Proteomics of Myocardial Fibrosis in Advanced CKD

Session Information

Category: Hypertension and CVD

  • 1602 Hypertension and CVD: Clinical

Authors

  • Liu, Chenyu, Case Western Reserve University, Cleveland, Ohio, United States
  • Zhang, Liangliang, Case Western Reserve University, Cleveland, Ohio, United States
  • Janus, Scott E., University Hospitals, Cleveland, Ohio, United States
  • Gaivin, Robert J., Case Western Reserve University, Cleveland, Ohio, United States
  • Iyengar, Sudha K., Case Western Reserve University, Cleveland, Ohio, United States
  • Padiyar, Aparna, University Hospitals, Cleveland, Ohio, United States
  • Rahman, Mahboob, Case Western Reserve University, Cleveland, Ohio, United States
  • Rajagopalan, Sanjay, Case Western Reserve University, Cleveland, Ohio, United States
  • Al-Kindi, Sadeer, University Hospitals, Cleveland, Ohio, United States
  • Huml, Anne M., Cleveland Clinic, Cleveland, Ohio, United States
  • Schelling, Jeffrey R., Case Western Reserve University, Cleveland, Ohio, United States
  • Dobre, Mirela A., Case Western Reserve University, Cleveland, Ohio, United States
Background

We used a large-scale, high-throughput DNA aptamer-based discovery proteomic platform to identify circulating biomarkers of myocardial fibrosis (MF) in advanced chronic kidney disease (CKD).

Methods

We evaluated 26 living kidney transplant (KT) recipients (age 53±16 years, 44% women, dialysis vintage 24.3±20 months) and 21 KT waitlisted participants (age 55±13 years, 38% women, dialysis vintage 23.2±17 months) who underwent proteomic profiling (SomaScan v.4.1) at study baseline.
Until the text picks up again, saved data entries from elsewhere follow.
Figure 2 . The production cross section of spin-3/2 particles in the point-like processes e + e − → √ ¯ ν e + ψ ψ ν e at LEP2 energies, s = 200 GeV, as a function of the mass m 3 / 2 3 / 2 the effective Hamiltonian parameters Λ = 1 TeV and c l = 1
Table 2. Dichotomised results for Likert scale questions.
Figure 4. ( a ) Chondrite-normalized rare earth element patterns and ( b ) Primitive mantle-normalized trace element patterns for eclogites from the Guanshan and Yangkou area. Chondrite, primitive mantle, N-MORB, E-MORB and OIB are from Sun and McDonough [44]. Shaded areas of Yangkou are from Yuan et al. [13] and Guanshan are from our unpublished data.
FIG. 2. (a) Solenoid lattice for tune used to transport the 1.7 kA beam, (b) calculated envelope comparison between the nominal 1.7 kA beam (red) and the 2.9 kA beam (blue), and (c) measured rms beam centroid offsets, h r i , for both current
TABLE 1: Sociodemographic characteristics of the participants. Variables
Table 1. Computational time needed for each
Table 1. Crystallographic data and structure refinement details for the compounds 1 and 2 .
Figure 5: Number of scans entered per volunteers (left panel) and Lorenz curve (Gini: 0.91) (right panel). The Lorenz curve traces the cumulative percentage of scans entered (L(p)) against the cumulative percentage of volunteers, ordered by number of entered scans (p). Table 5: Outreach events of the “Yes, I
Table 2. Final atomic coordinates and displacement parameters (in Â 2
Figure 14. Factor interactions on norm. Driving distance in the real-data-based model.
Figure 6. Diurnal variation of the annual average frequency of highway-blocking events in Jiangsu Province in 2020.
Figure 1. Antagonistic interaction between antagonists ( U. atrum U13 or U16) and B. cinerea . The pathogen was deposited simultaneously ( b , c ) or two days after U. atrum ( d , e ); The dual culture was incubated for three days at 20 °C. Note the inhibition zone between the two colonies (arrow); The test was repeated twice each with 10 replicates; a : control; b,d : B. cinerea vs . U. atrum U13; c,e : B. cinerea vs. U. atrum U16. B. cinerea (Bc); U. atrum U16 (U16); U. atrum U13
Living KT group had MF assessed by non-contrast cardiac magnetic resonance T1 maps prior to and 9 months post KT. Waitlisted group had T1 maps at baseline and 9 months follow-up. Plasma levels of 6472 proteins were related to baseline and change in T1 maps using DESeq2, adjusted linear regression, spike and slab regression, and Firth's bias-reduced logistic regression models. PathfindR and STRING-db v11.5 enrichment analyses were used to explore pathways.

Results

Among 126 proteins associated with baseline T1 maps, 43 remained significant after adjusting for clinical covariates (false discovery rate [FDR] adjusted p<0.05). Of these, 10 proteins were consistently selected across a large proportion of resampling iterations (>60%), with macrophage colony stimulating factor-1 (M-CSF1), displaying the greatest retest reproducibility (80%). Compared to waitlisted, KT recipients had a significant reduction in T1 maps at 9 months (79.2% vs 38.9% participants, p=0.003). Though FDR adjustment attenuated the association, greater baseline M-CSF1 was associated with decreased T1 maps in KT recipients (OR 2.53, 95%CI: 0.85, 14.11) and lower baseline M-CSF1 associated with increased T1 maps in waitlisted participants (OR 0.35, 95%CI: 0.07, 1.08). Plasma M-CSF1 levels by ELISA highly correlated with SomaScan values, and confirmed the inverse correlation with T1 maps.

Conclusion

Kidney transplantion was associated with a reduction in myocardial fibrosis measured by T1 maps. Plasma M-CSF1 was inversely associated with T1 maps and may serve as prognostic, and potentially mechanistic biomarker, conferring a protective effect against myocardal fibrosis in advanced CKD.